# Sump pump inside or outside?



## b/p (Apr 21, 2010)

Where is the best place to put a pump?

I'm in the midst of designing a sump but I'm unsure whether to have the pump inside the sump or mounted outside.


----------



## darb (Apr 21, 2010)

one issue would be heat, internal transfer their heat to the water, external typically to the air. thus it will bump your temp up a bit in the summer, but heat your tank the rest of the year. not really an issue if you have AC.


----------



## pacific (Apr 21, 2010)

One advantage to having the pump inside the sump is if there's any leak in the hose connection to the pump, you don't end up with a flood. In fact you won't even realize it is leaking.

I had a set-up at one point with an external UV, a cheap made-in-China knock-off brand. My hose connections were all good, but after 2 years the UV unit itself developed a slow leak. Fortunately it didn't happen while I was away, and I caught it before I had a flood.


----------



## bailey (Apr 24, 2010)

probabyly one of the best post of lately. mine is external. that way i have control of water temp. as stated befoe, water temp is the main concern. i personally woud go outside.

bailey


----------



## eternity302 (Apr 22, 2010)

pacific said:


> One advantage to having the pump inside the sump is if there's any leak in the hose connection to the pump, you don't end up with a flood.
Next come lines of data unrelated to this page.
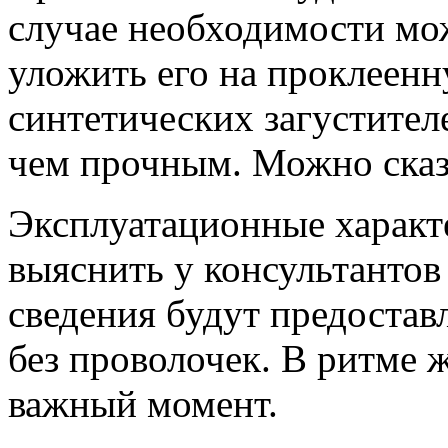
случае необходимости мож
уложить его на проклеен
синтетических загустителе
чем прочным. Можно сказа
Эксплуатационные харак
выяснить у консультанто
сведения будут предостав
без проволочек. В ритме 
важный момент.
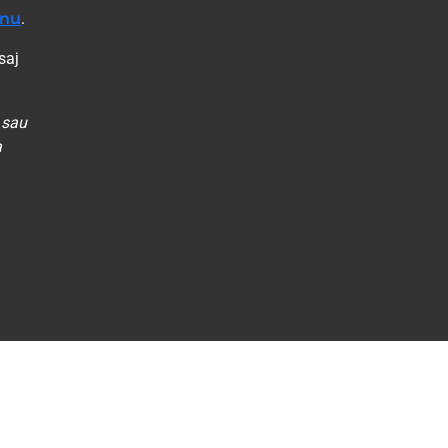
anu
.
saj
 sau
a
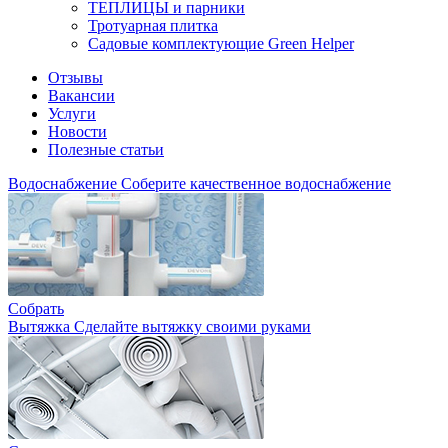
ТЕПЛИЦЫ и парники
Тротуарная плитка
Садовые комплектующие Green Helper
Отзывы
Вакансии
Услуги
Новости
Полезные статьи
Водоснабжение
Соберите качественное водоснабжение
Собрать
Вытяжка
Сделайте вытяжку своими руками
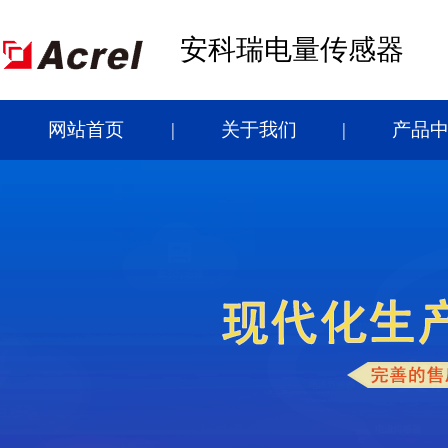
安科瑞电量传感器
网站首页
关于我们
产品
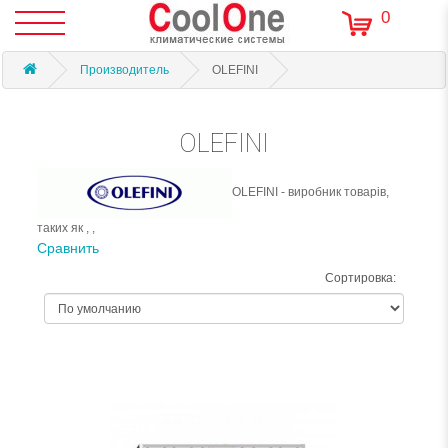
0
Производитель
OLEFINI
OLEFINI
OLEFINI - виробник товарів,
таких як , ,
Сравнить
Сортировка:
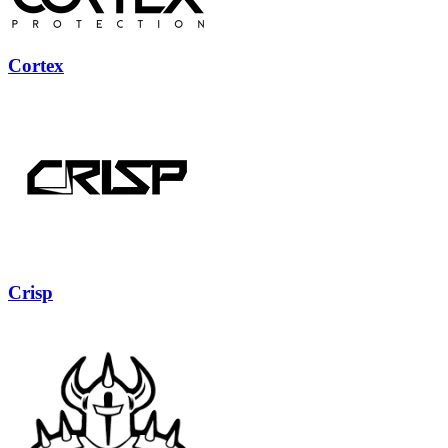
Cortex
Crisp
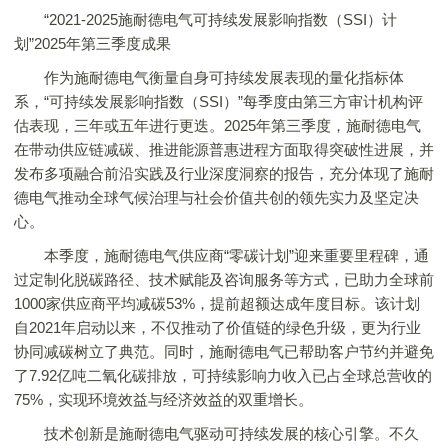
“2021-2025施耐德电气可持续发展影响指数（SSI）计
划”2025年第三季度成果
作为施耐德电气衡量自身可持续发展表现的量化指标体
系，“可持续发展影响指数（SSI）”每季度由第三方审计机构评
估表现，三年或五年进行更迭。2025年第三季度，施耐德电气
在带动供应链减碳、推进能源普惠进程方面取得突破性进展，并
发布多项融合前沿实践及行业深度洞察的报告，充分体现了施耐
德电气推动全球气候治理与社会价值共创的领先实力及坚定决
心。
本季度，施耐德电气供应商“零碳计划”迎来重要里程碑，通
过定制化脱碳路径、技术赋能及咨询服务等方式，已助力全球前
1000家供应商平均减碳53%，提前超额达成年度目标。该计划
自2021年启动以来，不仅推动了价值链的绿色升级，更为行业
协同减碳树立了典范。同时，施耐德电气已帮助客户节约并避免
了7.92亿吨二氧化碳排放，可持续影响力收入已占全球总营收的
75%，实现环境效益与经济效益的双重增长。
技术创新是施耐德电气驱动可持续发展的核心引擎。不久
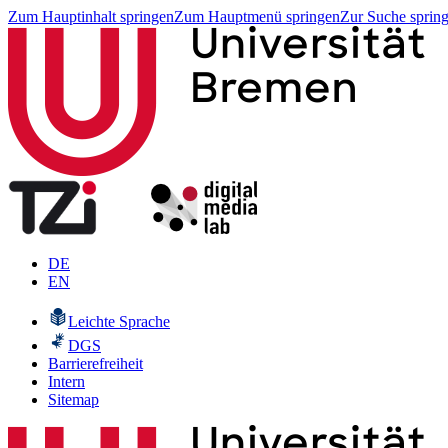
Zum Hauptinhalt springen
Zum Hauptmenü springen
Zur Suche sprin
DE
EN
Leichte Sprache
DGS
Barrierefreiheit
Intern
Sitemap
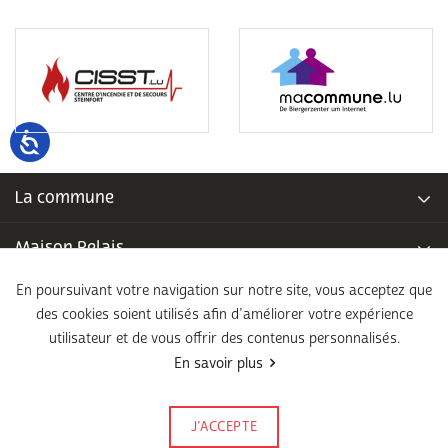
La commune
Maison Relais
En poursuivant votre navigation sur notre site, vous acceptez que
Piscine communale
des cookies soient utilisés afin d’améliorer votre expérience
utilisateur et de vous offrir des contenus personnalisés.
École fondamentale
En savoir plus
Légal
J’ACCEPTE
Signalez-le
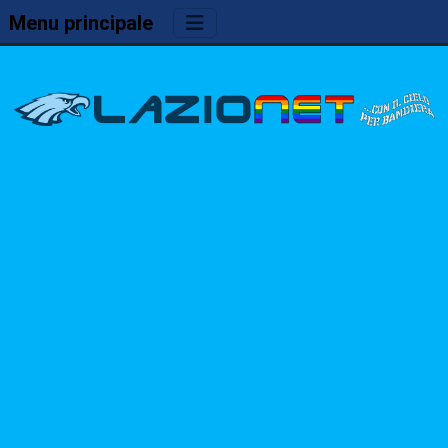
Menu principale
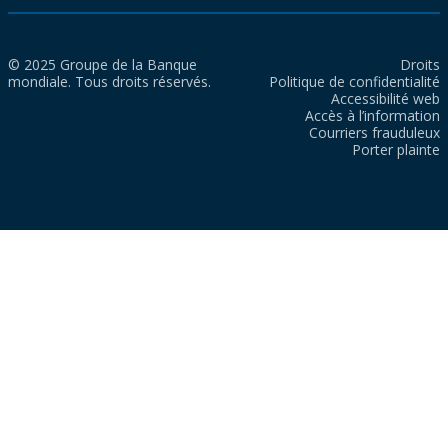
© 2025 Groupe de la Banque
Droits
mondiale. Tous droits réservés.
Politique de confidentialité
Accessibilité web
Accès à l’information
Courriers frauduleux
Porter plainte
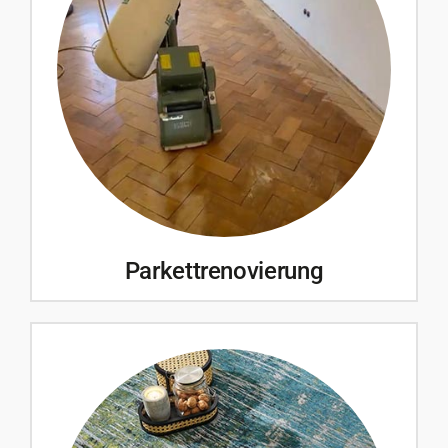
Parkettrenovierung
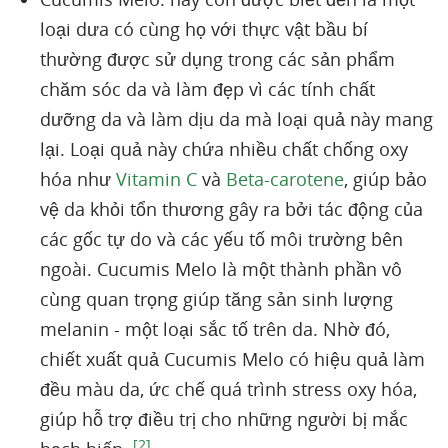
loại dưa có cùng họ với thực vật bầu bí
thường được sử dụng trong các sản phẩm
chăm sóc da và làm đẹp vì các tính chất
dưỡng da và làm dịu da mà loại quả này mang
lại. Loại quả này chứa nhiều chất chống oxy
hóa như
Vitamin C
và
Beta-carotene
, giúp bảo
vệ da khỏi tổn thương gây ra bởi tác động của
các gốc tự do và các yếu tố môi trường bên
ngoài. Cucumis Melo là một thành phần vô
cùng quan trọng giúp tăng sản sinh lượng
melanin - một loại sắc tố trên da. Nhờ đó,
chiết xuất quả Cucumis Melo có hiệu quả làm
đều màu da, ức chế quá trình stress oxy hóa,
giúp hỗ trợ điều trị cho những người bị mắc
[2]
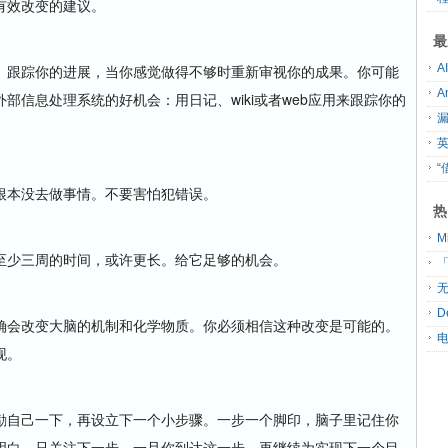
有效改变的建议。
最
跟踪你的进展，当你感觉做得不够时重新审视你的成果。你可能
部信息处理系统的好机会：用日记、wiki或者web应用来跟踪你的
“
本没去做事情。不要害怕犯错误。
热
少三周的时间，或许更长。给它足够的机会。
「
无
D
会改变大脑的机制和化学物质。你必须相信这种改变是可能的。
现。
自己一下，再设立下一个小步骤。一步一个脚印，脑子里记住你
明白。只关注下一步，一旦你到达这一步，再继续为实现下一个目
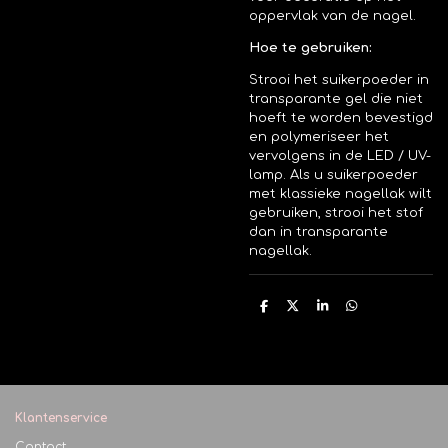
oppervlak van de nagel.
Hoe te gebruiken:
Strooi het suikerpoeder in
transparante gel die niet
hoeft te worden bevestigd
en polymeriseer het
vervolgens in de LED / UV-
lamp. Als u suikerpoeder
met klassieke nagellak wilt
gebruiken, strooi het stof
dan in transparante
nagellak.
D
D
S
D
e
e
h
e
l
e
a
l
e
l
r
e
n
e
n
Klantenservice
Contact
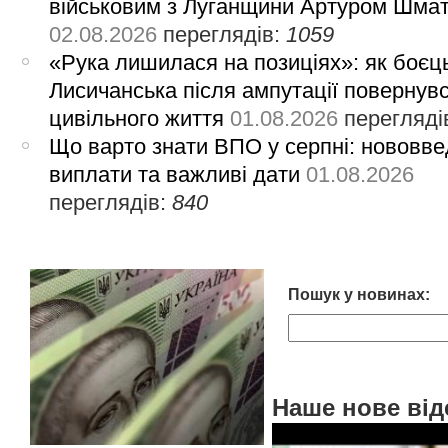
військовим з Луганщини Артуром Шма
02.08.2026
переглядів:
1059
«Рука лишилася на позиціях»: як боєць
Лисичанська після ампутації повернув
цивільного життя
01.08.2026
перегляді
Що варто знати ВПО у серпні: нововве
виплати та важливі дати
01.08.2026
переглядів:
840
Пошук у новинах:
Наше нове від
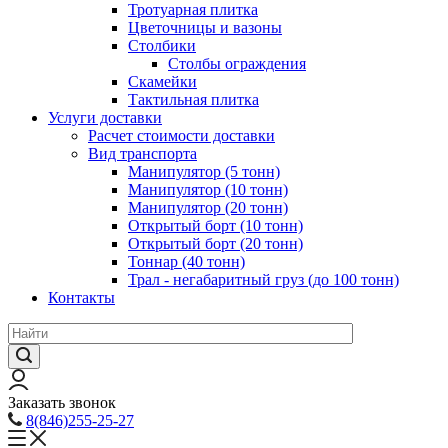
Тротуарная плитка
Цветочницы и вазоны
Столбики
Столбы ограждения
Скамейки
Тактильная плитка
Услуги доставки
Расчет стоимости доставки
Вид транспорта
Манипулятор (5 тонн)
Манипулятор (10 тонн)
Манипулятор (20 тонн)
Открытый борт (10 тонн)
Открытый борт (20 тонн)
Тоннар (40 тонн)
Трал - негабаритный груз (до 100 тонн)
Контакты
Заказать звонок
8(846)255-25-27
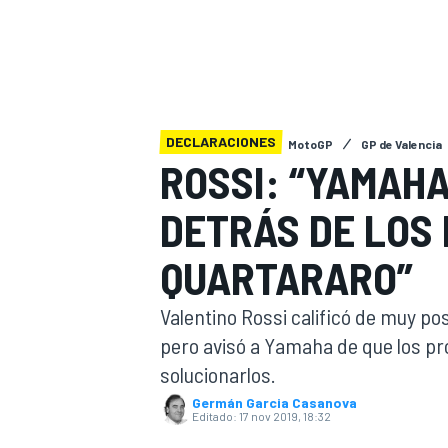
INDYCAR
WRC
DECLARACIONES
MotoGP
GP de Valencia
ROSSI: “YAMAH
DETRÁS DE LOS
QUARTARARO”
Valentino Rossi calificó de muy pos
pero avisó a Yamaha de que los p
WEC
FÓRMULA E
solucionarlos.
Germán Garcia Casanova
Editado:
17 nov 2019, 18:32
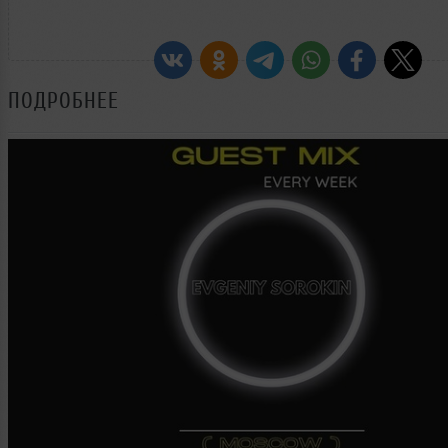
ПОДРОБНЕЕ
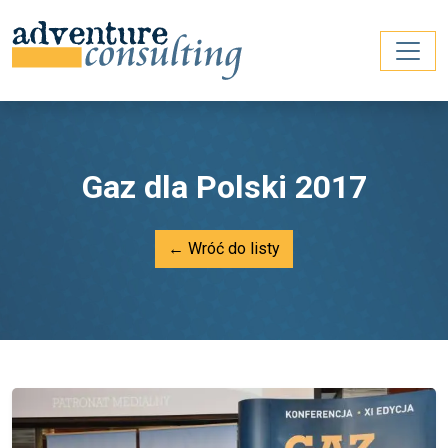
Gaz dla Polski 2017
← Wróć do listy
In fact you won't even realize it is leaking.
> 
> I had a set-up at one point with an external UV, a cheap made-in-China knock-off brand. My hose connections were all good, but after 2 years the UV unit itself developed a slow leak. Fortunately it didn't happen while I was away, and I caught it before I had a flood.


After what you said... if i ever build a sump, it's definitely inside!


----------